GOAL OF THE EXERCISE:
Copy every line of the records below where the word "warnings" occurs.

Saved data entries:
<<<<

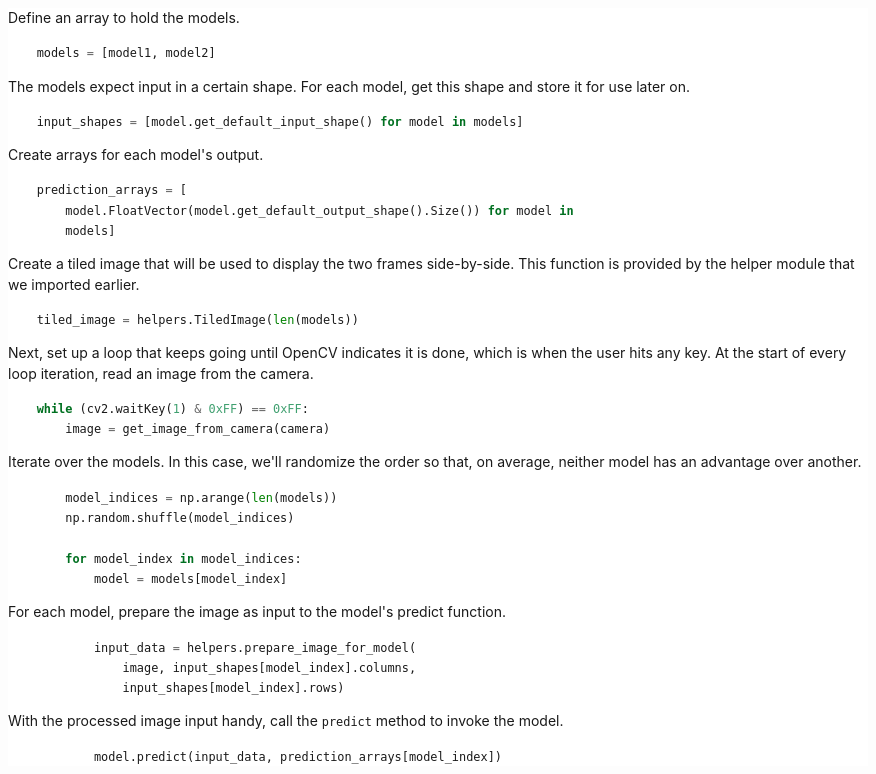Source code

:Define an array to hold the models.

```python
    models = [model1, model2]
```

The models expect input in a certain shape. For each model, get this shape and store it for use later on.

```python
    input_shapes = [model.get_default_input_shape() for model in models]
```

Create arrays for each model's output.

```python
    prediction_arrays = [
        model.FloatVector(model.get_default_output_shape().Size()) for model in
        models]
```

Create a tiled image that will be used to display the two frames side-by-side. This function is provided by the helper module that we imported earlier.

```python
    tiled_image = helpers.TiledImage(len(models))
```

Next, set up a loop that keeps going until OpenCV indicates it is done, which is when the user hits any key. At the start of every loop iteration, read an image from the camera.

```python
    while (cv2.waitKey(1) & 0xFF) == 0xFF:
        image = get_image_from_camera(camera)
```

Iterate over the models. In this case, we'll randomize the order so that, on average, neither model has an advantage over another.

```python
        model_indices = np.arange(len(models))
        np.random.shuffle(model_indices)

        for model_index in model_indices:
            model = models[model_index]
```

For each model, prepare the image as input to the model's predict function.

```python
            input_data = helpers.prepare_image_for_model(
                image, input_shapes[model_index].columns,
                input_shapes[model_index].rows)
```

With the processed image input handy, call the `predict` method to invoke the model.

```python
            model.predict(input_data, prediction_arrays[model_index])
```
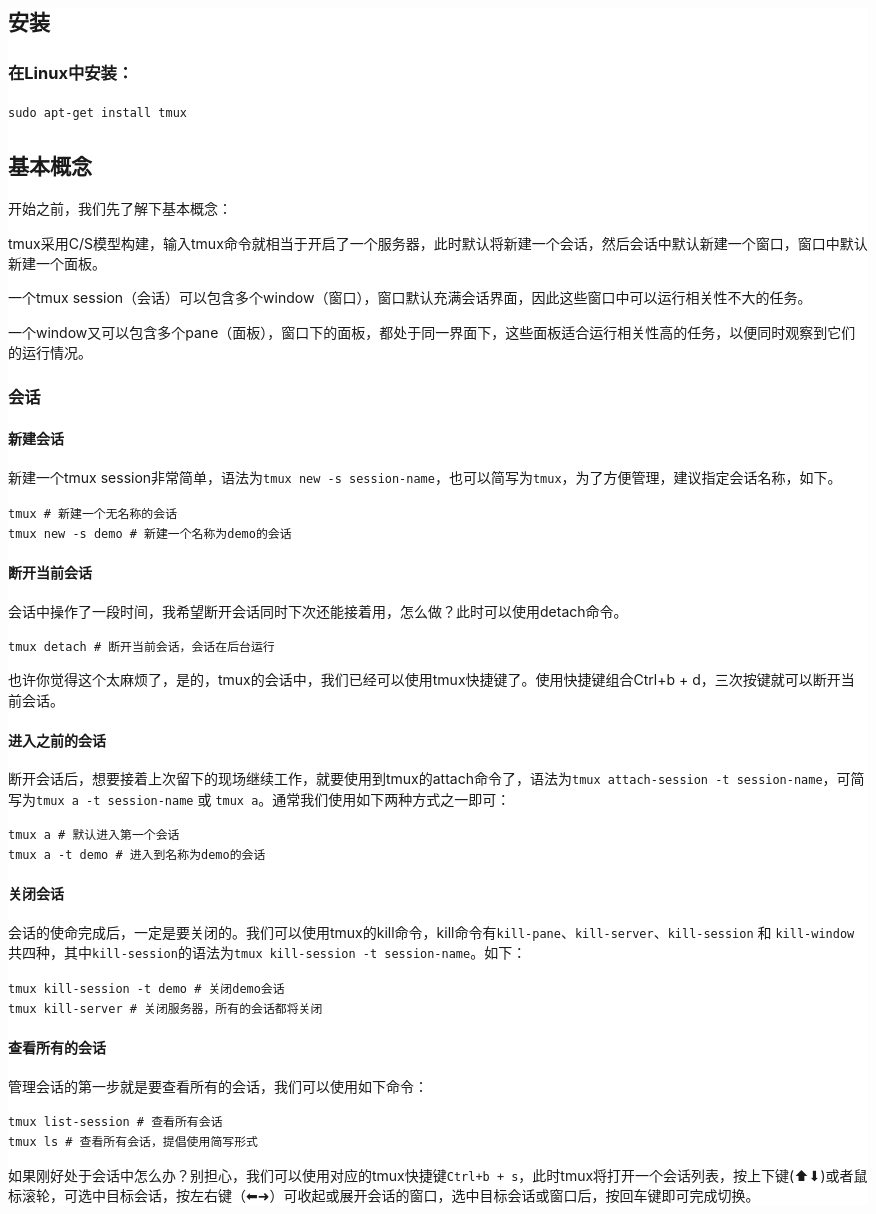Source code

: ## 安装

### 在Linux中安装：
```
sudo apt-get install tmux
```

## 基本概念
开始之前，我们先了解下基本概念：

tmux采用C/S模型构建，输入tmux命令就相当于开启了一个服务器，此时默认将新建一个会话，然后会话中默认新建一个窗口，窗口中默认新建一个面板。

一个tmux session（会话）可以包含多个window（窗口），窗口默认充满会话界面，因此这些窗口中可以运行相关性不大的任务。

一个window又可以包含多个pane（面板），窗口下的面板，都处于同一界面下，这些面板适合运行相关性高的任务，以便同时观察到它们的运行情况。

### 会话
#### 新建会话
新建一个tmux session非常简单，语法为```tmux new -s session-name```，也可以简写为```tmux```，为了方便管理，建议指定会话名称，如下。
```
tmux # 新建一个无名称的会话
tmux new -s demo # 新建一个名称为demo的会话
```
#### 断开当前会话
会话中操作了一段时间，我希望断开会话同时下次还能接着用，怎么做？此时可以使用detach命令。
```
tmux detach # 断开当前会话，会话在后台运行
```
也许你觉得这个太麻烦了，是的，tmux的会话中，我们已经可以使用tmux快捷键了。使用快捷键组合Ctrl+b + d，三次按键就可以断开当前会话。

#### 进入之前的会话
断开会话后，想要接着上次留下的现场继续工作，就要使用到tmux的attach命令了，语法为```tmux attach-session -t session-name```，可简写为```tmux a -t session-name``` 或 ```tmux a```。通常我们使用如下两种方式之一即可：
```
tmux a # 默认进入第一个会话
tmux a -t demo # 进入到名称为demo的会话
```
#### 关闭会话
会话的使命完成后，一定是要关闭的。我们可以使用tmux的kill命令，kill命令有```kill-pane```、```kill-server```、```kill-session``` 和 ```kill-window```共四种，其中```kill-session```的语法为```tmux kill-session -t session-name```。如下：
```
tmux kill-session -t demo # 关闭demo会话
tmux kill-server # 关闭服务器，所有的会话都将关闭
```
#### 查看所有的会话
管理会话的第一步就是要查看所有的会话，我们可以使用如下命令：
```
tmux list-session # 查看所有会话
tmux ls # 查看所有会话，提倡使用简写形式
```
如果刚好处于会话中怎么办？别担心，我们可以使用对应的tmux快捷键`Ctrl+b + s`，此时tmux将打开一个会话列表，按上下键(⬆︎⬇︎)或者鼠标滚轮，可选中目标会话，按左右键（⬅︎➜）可收起或展开会话的窗口，选中目标会话或窗口后，按回车键即可完成切换。
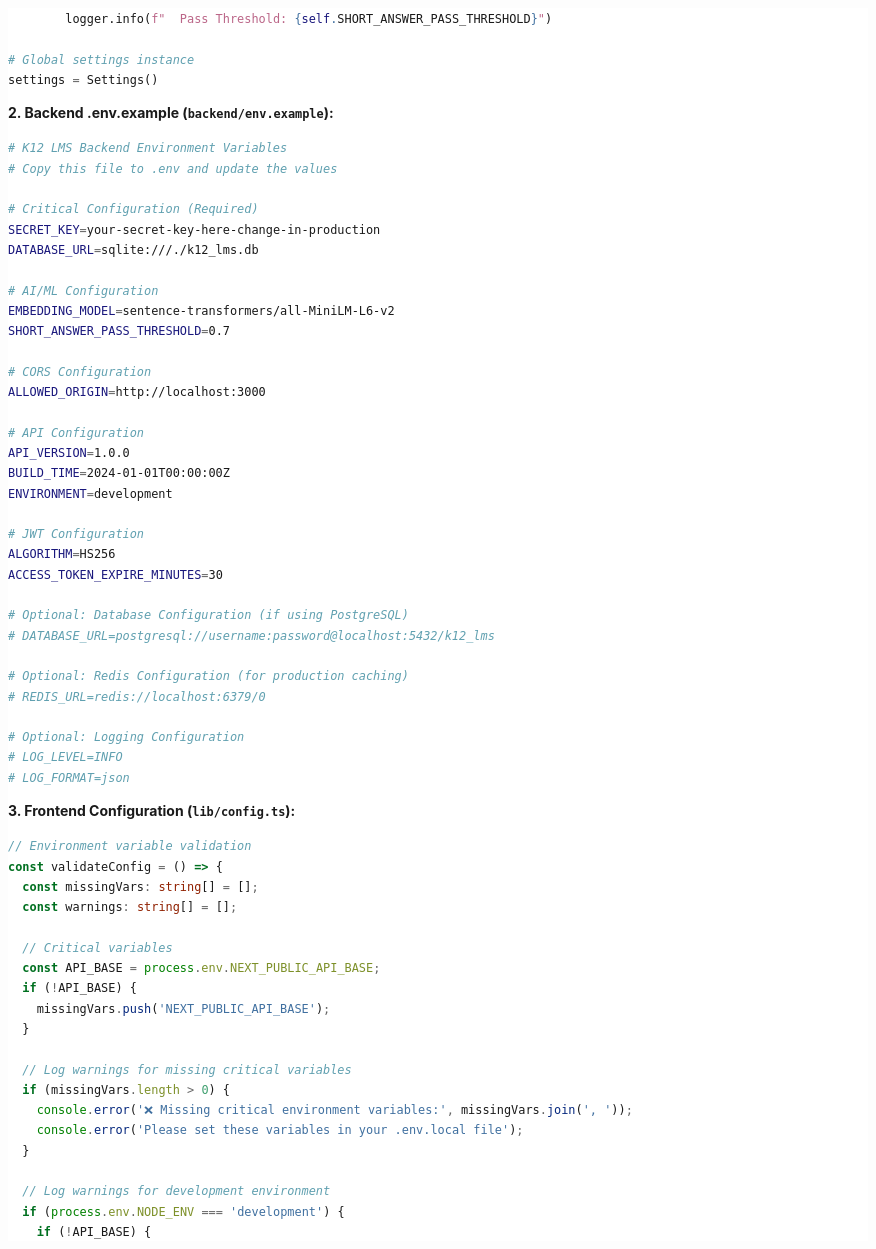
 ```python
        logger.info(f"  Pass Threshold: {self.SHORT_ANSWER_PASS_THRESHOLD}")

# Global settings instance
settings = Settings()
```

**2. Backend .env.example (`backend/env.example`):**
```bash
# K12 LMS Backend Environment Variables
# Copy this file to .env and update the values

# Critical Configuration (Required)
SECRET_KEY=your-secret-key-here-change-in-production
DATABASE_URL=sqlite:///./k12_lms.db

# AI/ML Configuration
EMBEDDING_MODEL=sentence-transformers/all-MiniLM-L6-v2
SHORT_ANSWER_PASS_THRESHOLD=0.7

# CORS Configuration
ALLOWED_ORIGIN=http://localhost:3000

# API Configuration
API_VERSION=1.0.0
BUILD_TIME=2024-01-01T00:00:00Z
ENVIRONMENT=development

# JWT Configuration
ALGORITHM=HS256
ACCESS_TOKEN_EXPIRE_MINUTES=30

# Optional: Database Configuration (if using PostgreSQL)
# DATABASE_URL=postgresql://username:password@localhost:5432/k12_lms

# Optional: Redis Configuration (for production caching)
# REDIS_URL=redis://localhost:6379/0

# Optional: Logging Configuration
# LOG_LEVEL=INFO
# LOG_FORMAT=json
```

**3. Frontend Configuration (`lib/config.ts`):**
```typescript
// Environment variable validation
const validateConfig = () => {
  const missingVars: string[] = [];
  const warnings: string[] = [];

  // Critical variables
  const API_BASE = process.env.NEXT_PUBLIC_API_BASE;
  if (!API_BASE) {
    missingVars.push('NEXT_PUBLIC_API_BASE');
  }

  // Log warnings for missing critical variables
  if (missingVars.length > 0) {
    console.error('❌ Missing critical environment variables:', missingVars.join(', '));
    console.error('Please set these variables in your .env.local file');
  }

  // Log warnings for development environment
  if (process.env.NODE_ENV === 'development') {
    if (!API_BASE) {
```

>>>>

SOLUTION FOR THIS TASK:
  const warnings: string[] = [];
  // Log warnings for missing critical variables
  // Log warnings for development environment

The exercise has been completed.